Camera geometry data:
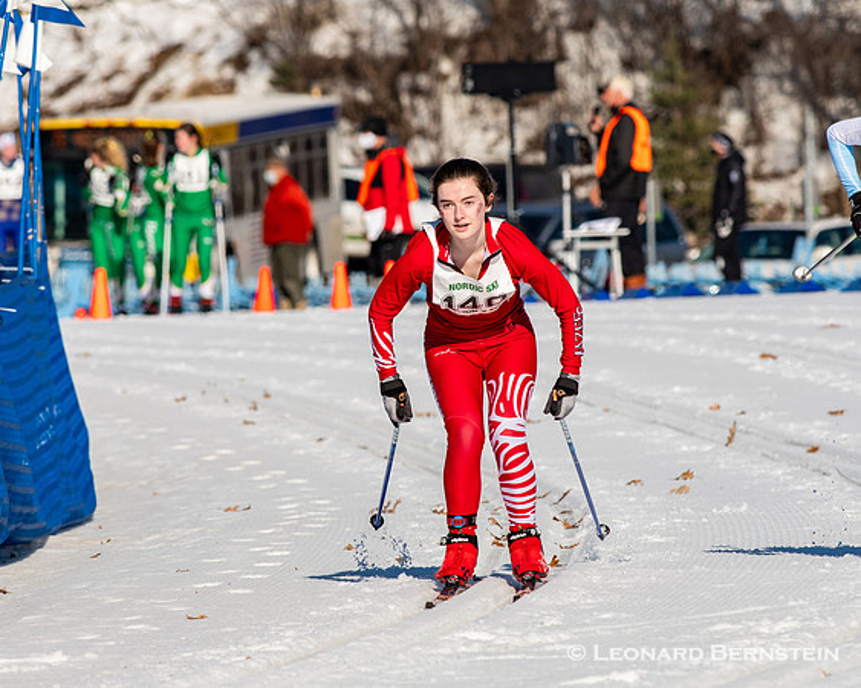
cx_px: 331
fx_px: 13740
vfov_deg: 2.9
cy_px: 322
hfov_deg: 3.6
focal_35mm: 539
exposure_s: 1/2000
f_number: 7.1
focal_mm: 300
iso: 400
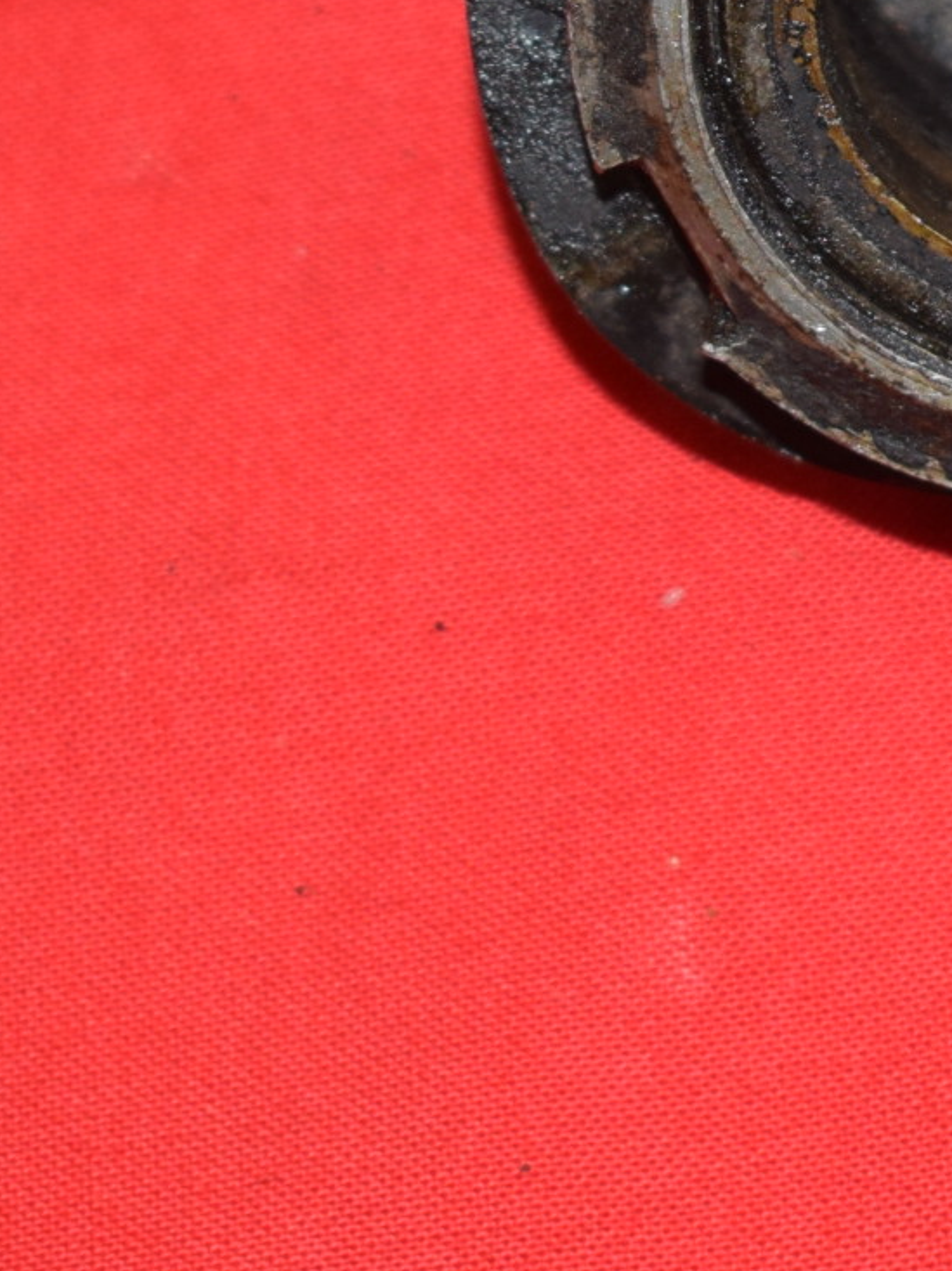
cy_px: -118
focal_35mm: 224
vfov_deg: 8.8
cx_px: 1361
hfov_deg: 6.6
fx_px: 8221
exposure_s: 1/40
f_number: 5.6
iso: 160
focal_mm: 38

TASK GOAL:
Images must not appear; print each record precisely as it reads.

REPLY TO THE EXERCISE:
cx_px: 331
fx_px: 13740
vfov_deg: 2.9
cy_px: 322
hfov_deg: 3.6
focal_35mm: 539
exposure_s: 1/2000
f_number: 7.1
focal_mm: 300
iso: 400
cy_px: -118
focal_35mm: 224
vfov_deg: 8.8
cx_px: 1361
hfov_deg: 6.6
fx_px: 8221
exposure_s: 1/40
f_number: 5.6
iso: 160
focal_mm: 38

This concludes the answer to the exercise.